As global stock prices remain buoyant, all eyes will be on the marquee markets event of the week later tonight when the US Federal Reserve delivers its latest policy announcement.

Fed meetings are always closely watched, but central bank updates are likely to take on increased importance in the coming months, given the unprecedented levels of stimulus that were deployed in the wake of the COVID-19 crisis.

And with stock markets pricing for a strong economic rebound, analysts will be hanging off every word from Fed chairman Jerome Powell to try and detect any subtle shift in language that could hint at a change in the Fed’s outlook.

For starters, tonight’s announcement will mark the first time since December that Committee Members will issue a set of economic forecasts — a practice they canned in previous months when the Fed clearly articulated a “whatever it takes” approach to keep markets functioning.

It marks a notable change from mid-March, when the Fed slashed interest rates by a mammoth 100 basis points (1 per cent) and announced a $US700bn (~$1tn) bond-buying (quantitative easing — QE) provision, before quickly revising that to unlimited QE.


Potential stock mover

It’s very unlikely the Fed will change either of those policy settings at tonight’s announcement. But it’s what the Fed indicates it may do next which is the important part for stock investors.

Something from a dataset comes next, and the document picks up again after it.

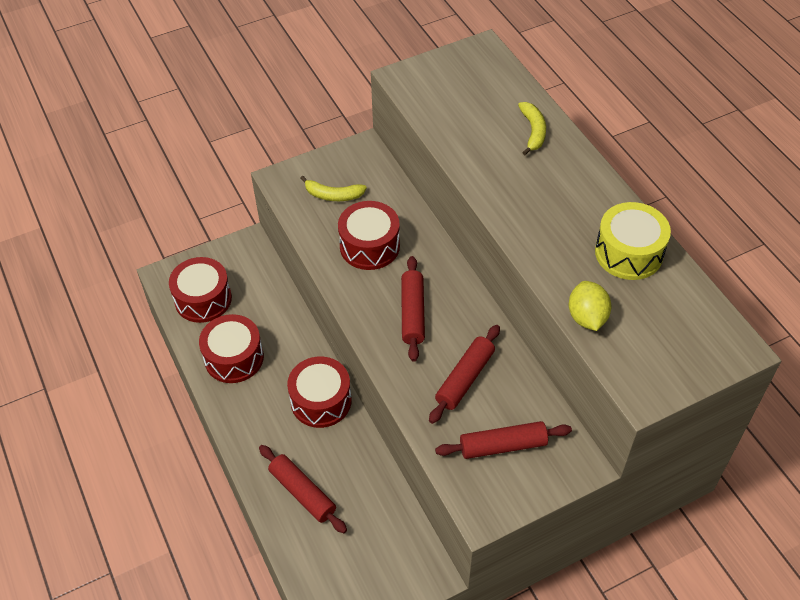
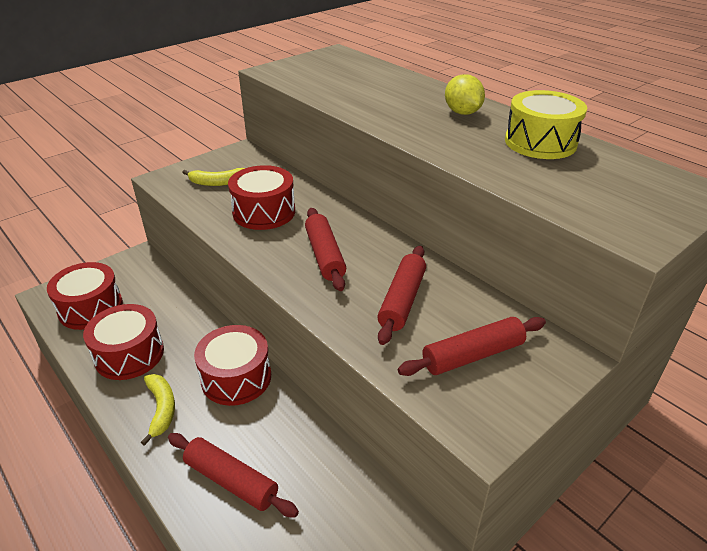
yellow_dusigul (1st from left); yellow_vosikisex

For example, analysts at Goldman Sachs and JP Morgan both indicated they expect the Fed to forecast a sharp economic contraction for 2020, with interest rates likely to stay on hold near zero through until 2022.

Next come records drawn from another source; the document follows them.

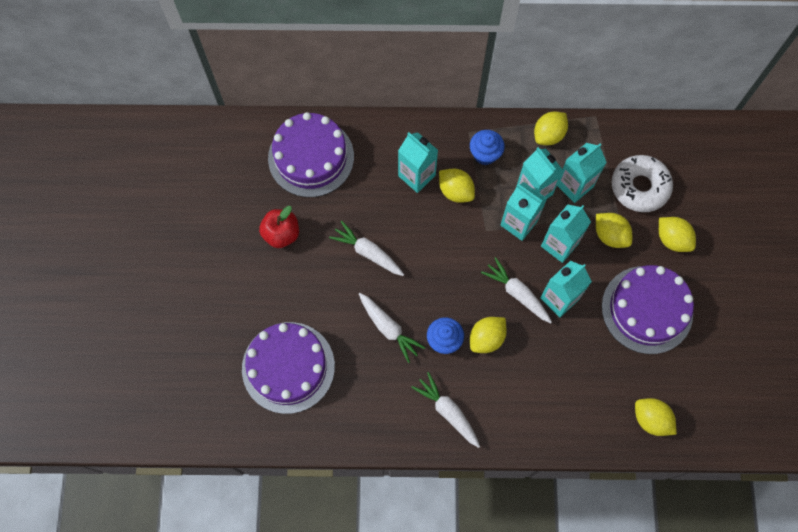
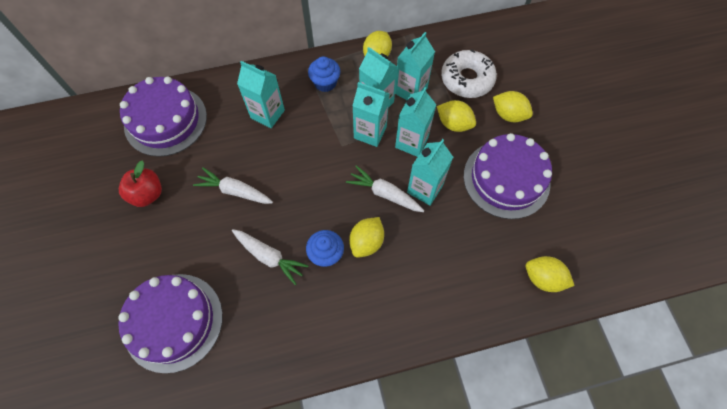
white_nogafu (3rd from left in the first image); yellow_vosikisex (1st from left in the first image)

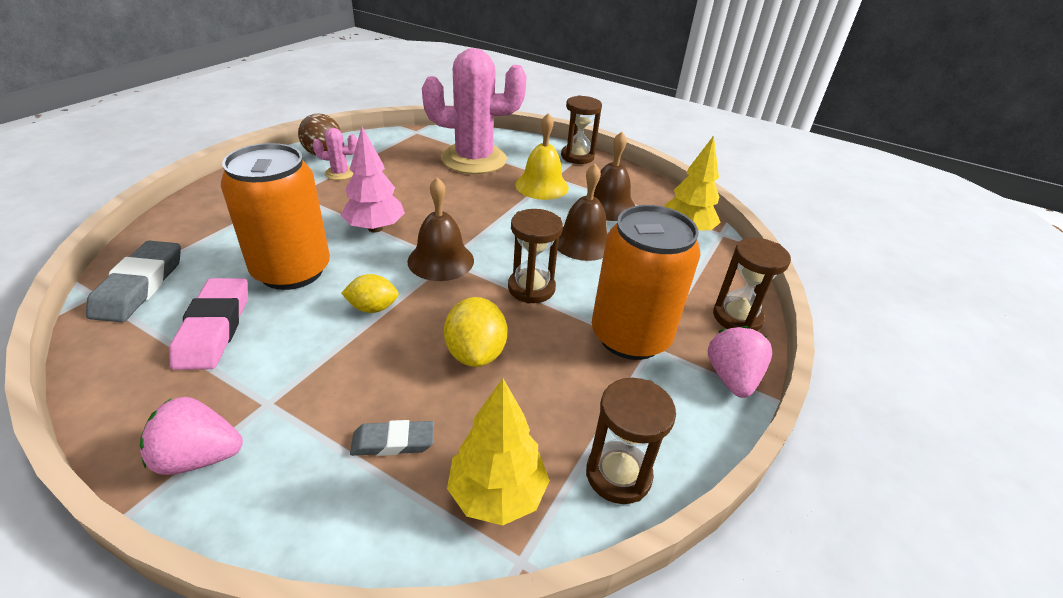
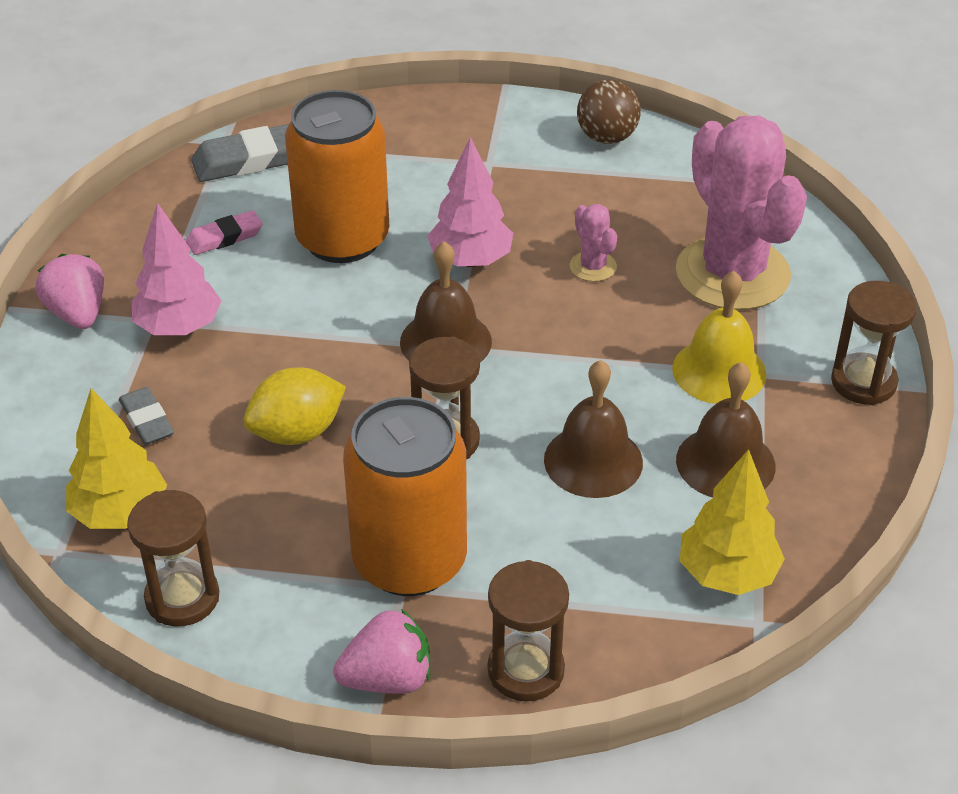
yellow_vosikisex (1st from left in the first image); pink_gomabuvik (1st from left); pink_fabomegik (1st from left); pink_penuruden

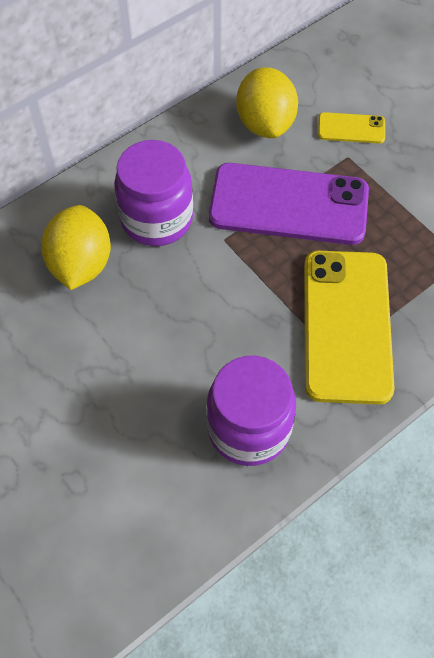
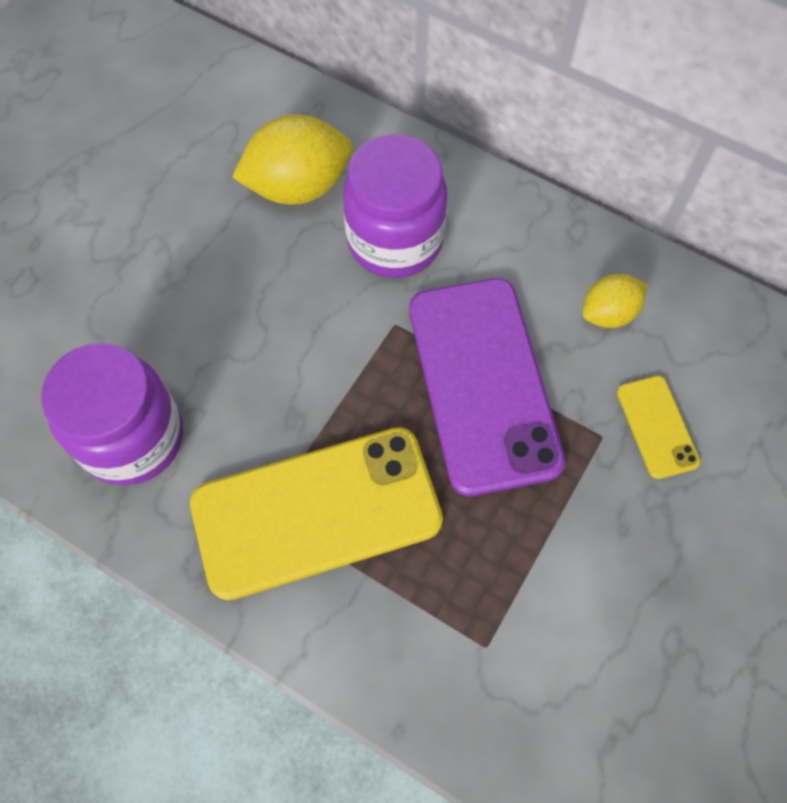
yellow_vosikisex (2nd from left)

So if the consensus view of Committee Members is that the Fed may need to raise rates faster than that, it could provoke a market response.

In addition, while the Fed’s actions have eased concerns about liquidity in financial markets, Powell will also be fronting the media in the wake of the barnstorming rally in stocks which has seen the NASDAQ index climb back to all-time highs.

The Fed has a sole inflation mandate, so while Powell may not comment directly on stocks, he may be asked questions about financial stability in the wake of huge and rapid increases in the money supply to keep markets functioning.

Another complicating factor ahead of tonight’s meeting is that it’s only about a month until US fiscal stimulus measures — which have also been essential in preventing an economic crash — are scheduled to be rolled back, and Republican lawmakers are taking an increasingly negative view towards any extensions.

All in all, it shapes up as the most interesting Fed meeting for some time, and any unexpected changes to the Fed’s forecasts will have the potential to materially impact Australian markets in Thursday trade.